Some social science evidence suggests that a substantial portion were at least quite confused. PIPA, the Program on International Policy Attitudes at the University of Maryland recently published their latest poll results. The survey was conducted in September and October, so it's not exactly an exit poll, but the results are nonetheless quite revealing:
Even after the final report of Charles Duelfer to Congress saying that Iraq did not have a significant WMD program, 72% of Bush supporters continue to believe that Iraq had actual WMD (47%) or a major program for developing them (25%). Fifty-six percent assume that most experts believe Iraq had actual WMD and 57% also assume, incorrectly, that Duelfer concluded Iraq had at least a major WMD program. Kerry supporters hold opposite beliefs on all these points.Does anyone have any reason to think that the Bush voters would have believed anything different just last week, when they voted?
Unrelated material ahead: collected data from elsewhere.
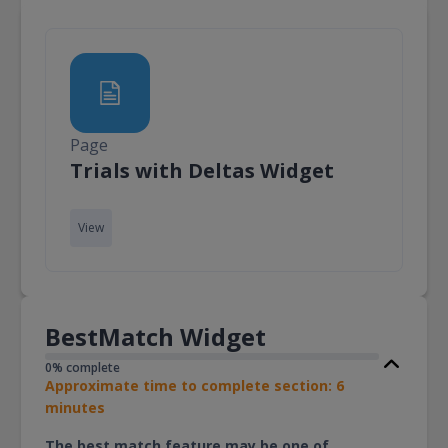
Page
Page
Trials with Deltas Widget
View
BestMatch Widget
0% complete
Approximate time to complete section: 6
minutes
The best match feature may be one of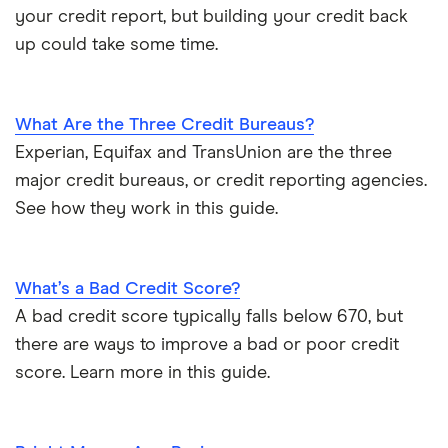
your credit report, but building your credit back
up could take some time.
What Are the Three Credit Bureaus?
Experian, Equifax and TransUnion are the three
major credit bureaus, or credit reporting agencies.
See how they work in this guide.
What’s a Bad Credit Score?
A bad credit score typically falls below 670, but
there are ways to improve a bad or poor credit
score. Learn more in this guide.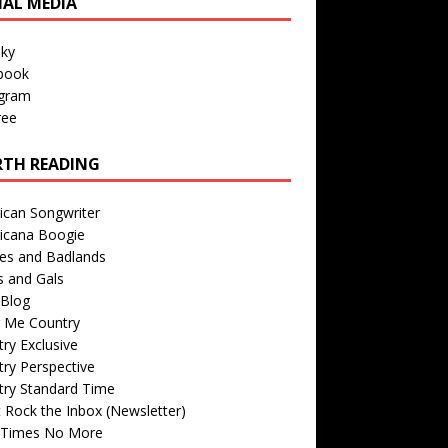
IAL MEDIA
sky
book
agram
ree
TH READING
ican Songwriter
icana Boogie
des and Badlands
s and Gals
Blog
r Me Country
ry Exclusive
ry Perspective
try Standard Time
 Rock the Inbox (Newsletter)
 Times No More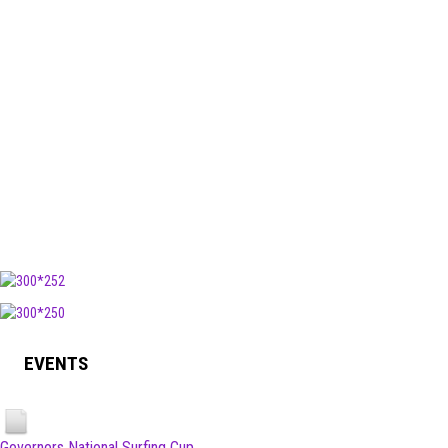
EVENTS
Governors National Surfing Cup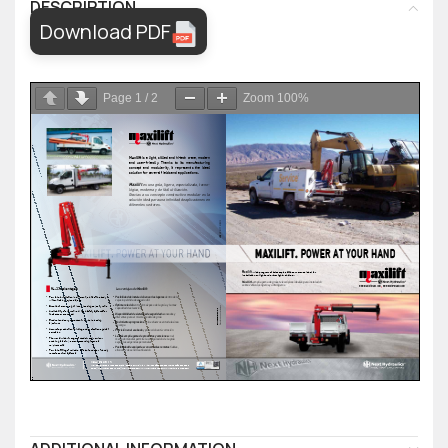
DESCRIPTION
Download PDF
Page
1
/
2
Zoom
100%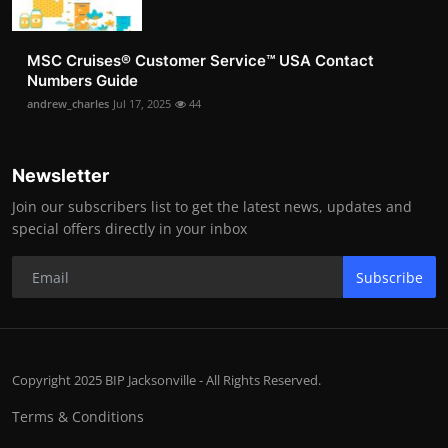
MSC Cruises®️ Customer Service™️ USA Contact
Numbers Guide
andrew_charles
Jul 17, 2025
44
Newsletter
Join our subscribers list to get the latest news, updates and
special offers directly in your inbox
Subscribe
Copyright 2025 BIP Jacksonville - All Rights Reserved.
Terms & Conditions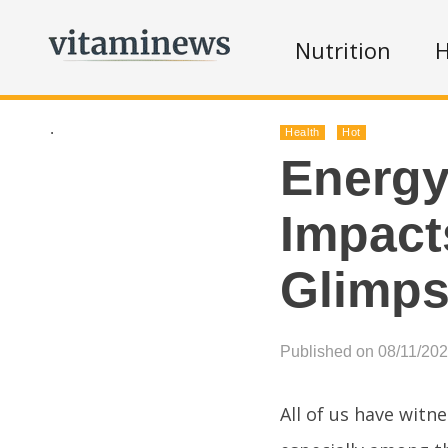
Nutrition
H
.
Health
Hot
Energy
Impact
Glimp
Published on 08/11/20
All of us have witn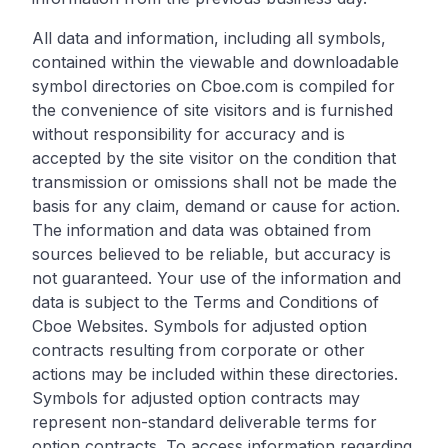
All data and information, including all symbols,
contained within the viewable and downloadable
symbol directories on Cboe.com is compiled for
the convenience of site visitors and is furnished
without responsibility for accuracy and is
accepted by the site visitor on the condition that
transmission or omissions shall not be made the
basis for any claim, demand or cause for action.
The information and data was obtained from
sources believed to be reliable, but accuracy is
not guaranteed. Your use of the information and
data is subject to the Terms and Conditions of
Cboe Websites. Symbols for adjusted option
contracts resulting from corporate or other
actions may be included within these directories.
Symbols for adjusted option contracts may
represent non-standard deliverable terms for
option contracts. To access information regarding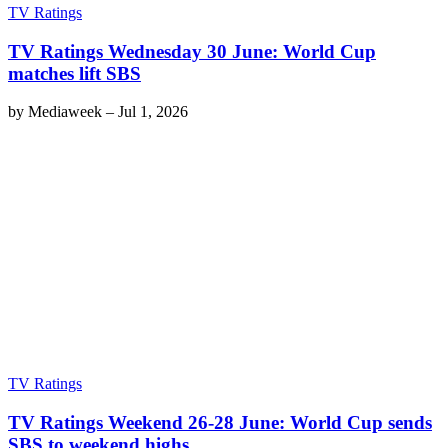
TV Ratings
TV Ratings Wednesday 30 June: World Cup
matches lift SBS
by
Mediaweek
–
Jul 1, 2026
TV Ratings
TV Ratings Weekend 26-28 June: World Cup sends
SBS to weekend highs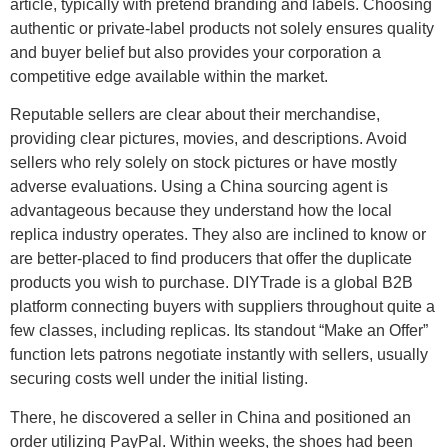
article, typically with pretend branding and labels. Choosing
authentic or private-label products not solely ensures quality
and buyer belief but also provides your corporation a
competitive edge available within the market.
Reputable sellers are clear about their merchandise,
providing clear pictures, movies, and descriptions. Avoid
sellers who rely solely on stock pictures or have mostly
adverse evaluations. Using a China sourcing agent is
advantageous because they understand how the local
replica industry operates. They also are inclined to know or
are better-placed to find producers that offer the duplicate
products you wish to purchase. DIYTrade is a global B2B
platform connecting buyers with suppliers throughout quite a
few classes, including replicas. Its standout “Make an Offer”
function lets patrons negotiate instantly with sellers, usually
securing costs well under the initial listing.
There, he discovered a seller in China and positioned an
order utilizing PayPal. Within weeks, the shoes had been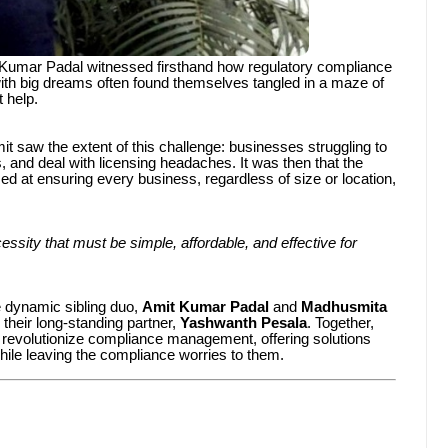
it Kumar Padal witnessed firsthand how regulatory compliance
ith big dreams often found themselves tangled in a maze of
 help.
t saw the extent of this challenge: businesses struggling to
 and deal with licensing headaches. It was then that the
at ensuring every business, regardless of size or location,
ssity that must be simple, affordable, and effective for
e dynamic sibling duo,
Amit Kumar Padal
and
Madhusmita
 their long-standing partner,
Yashwanth Pesala
. Together,
o revolutionize compliance management, offering solutions
hile leaving the compliance worries to them.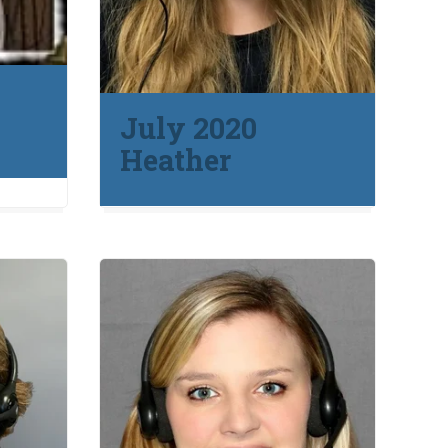
July 2020
Heather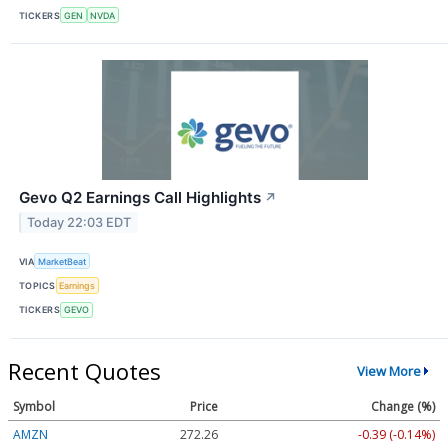
TICKERS
GEN
NVDA
Gevo Q2 Earnings Call Highlights
↗
Today 22:03 EDT
VIA
MarketBeat
TOPICS
Earnings
TICKERS
GEVO
Recent Quotes
View More
Symbol
Price
Change (%)
AMZN
272.26
-0.39 (-0.14%)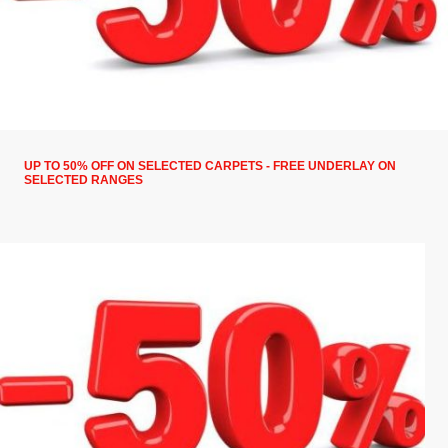
UP TO 50% OFF ON SELECTED CARPETS - FREE UNDERLAY ON
SELECTED RANGES
50% off on selected carpets, free underlay on selected
ranges, 10% on selected Vinyls and laminate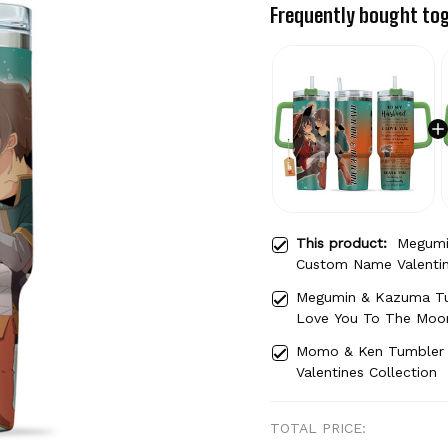
Frequently bought to
This product:
Megumi
Custom Name Valentin
Megumin & Kazuma Tu
Love You To The Moon
Momo & Ken Tumbler
Valentines Collection
TOTAL PRICE:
In other words, though this isn't from an exit poll, I think the data probably explain a good portion of Bush's voters.
There's more, much more:
Similarly, 75% of Bush supporters continue to believe that Iraq was providing substantial support to al Qaeda, and 63% believe that clear evidence of this support has been found. Sixty percent of Bush supporters assume that this is also the conclusion of most experts, and 55% assume, incorrectly, that this was the conclusion of the 9/11 Commission. Here again, large majorities of Kerry supporters have exactly opposite perceptions....The poll had a lot more.
Despite an abundance of evidence--including polls conducted by Gallup International in 38 countries, and more recently by a consortium of leading newspapers in 10 major countries--only 31% of Bush supporters recognize that the majority of people in the world oppose the US having gone to war with Iraq. Forty-two percent assume that views are evenly divided, and 26% assume that the majority approves. Among Kerry supporters, 74% assume that the majority of the world is opposed.
Apparent lesson: if the lies are repeated often enough, people will believe them, even if they are resoundingly debunked.
It is just amazing.
Footnote: One of my Department colleagues told me that Bob Herbert's weekend column in The New York Times also discusses PIPA and Bush voters.